Die Inszenierung von Christine Mielitz vermochte auch in ihrer – laut Programmzettel – 42. Vorstellung (nicht nur bei mir) keine Begeisterung auszulösen. Wenn der Chor Cassio mit Pappbechern bewirft oder Otello Zeitung liest, dann wirkt das inzwischen so abgeschmackt wie die Wolkenprojektionen auf grauem Hintergrund. Auch der vierte Akt, der beste Teil dieser Produktion, hat inzwischen viel an szenischer Spannung verloren. Die offene Bühne mit dem „Boxring“ macht es zudem für die Mitwirkenden schwer, sie sind in der Gestaltung stark auf sich selbst angewiesen, können von diesem Bühnengrau kaum auf eine emotionale Wirkungsverstärkung hoffen.

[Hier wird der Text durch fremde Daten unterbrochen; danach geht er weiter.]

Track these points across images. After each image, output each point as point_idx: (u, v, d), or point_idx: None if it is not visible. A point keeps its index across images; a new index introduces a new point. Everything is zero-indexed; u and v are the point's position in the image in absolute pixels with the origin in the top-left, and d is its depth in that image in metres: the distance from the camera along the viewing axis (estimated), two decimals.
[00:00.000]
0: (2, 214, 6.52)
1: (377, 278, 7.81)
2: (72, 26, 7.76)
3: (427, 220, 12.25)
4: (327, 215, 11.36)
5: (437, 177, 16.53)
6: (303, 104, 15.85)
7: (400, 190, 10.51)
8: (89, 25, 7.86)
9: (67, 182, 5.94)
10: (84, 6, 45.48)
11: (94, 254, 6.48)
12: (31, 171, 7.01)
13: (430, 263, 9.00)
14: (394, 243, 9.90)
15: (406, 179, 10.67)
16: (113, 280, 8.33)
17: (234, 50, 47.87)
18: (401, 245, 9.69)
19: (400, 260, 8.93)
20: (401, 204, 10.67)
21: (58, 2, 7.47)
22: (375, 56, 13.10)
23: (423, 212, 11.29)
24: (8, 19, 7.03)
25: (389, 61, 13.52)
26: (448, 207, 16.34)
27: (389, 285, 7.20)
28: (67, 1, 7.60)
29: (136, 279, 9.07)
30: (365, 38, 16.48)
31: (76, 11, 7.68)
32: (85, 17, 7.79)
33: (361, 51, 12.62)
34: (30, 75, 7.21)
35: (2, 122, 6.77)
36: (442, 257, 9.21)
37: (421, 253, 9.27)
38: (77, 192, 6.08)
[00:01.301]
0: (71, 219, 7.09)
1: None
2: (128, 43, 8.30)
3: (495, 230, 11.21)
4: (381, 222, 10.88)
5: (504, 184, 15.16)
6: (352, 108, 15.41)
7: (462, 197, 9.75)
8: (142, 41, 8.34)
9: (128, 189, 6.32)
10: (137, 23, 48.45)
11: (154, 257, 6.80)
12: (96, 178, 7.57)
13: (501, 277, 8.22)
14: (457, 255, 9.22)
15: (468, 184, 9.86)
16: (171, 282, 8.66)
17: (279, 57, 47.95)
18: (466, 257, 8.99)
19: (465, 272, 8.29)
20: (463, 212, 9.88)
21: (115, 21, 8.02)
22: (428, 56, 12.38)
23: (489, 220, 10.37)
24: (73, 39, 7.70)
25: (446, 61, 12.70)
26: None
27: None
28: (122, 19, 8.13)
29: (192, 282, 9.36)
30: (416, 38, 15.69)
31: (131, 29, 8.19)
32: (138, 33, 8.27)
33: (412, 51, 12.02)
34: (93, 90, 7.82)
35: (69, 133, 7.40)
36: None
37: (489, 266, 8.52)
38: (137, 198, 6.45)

Es war eine spannende Aufführung, von Grame Jenkins mit kompaktem, aber nicht grellem Klang, flüssig am Laufen gehalten, auch im Tempo nicht nur vorwärtstreibend wie am Beginn, sondern den großen Gefühlen und dem Bühnenpersonal Entfaltungsräume bereitstellend. Der Schlussapplaus dauerte sieben Minuten lang, und ist – gemessen am Bravo-Anteil – nach der dritten Vorstellung merklich stärker ausgefallen als nach der ersten Aufführung.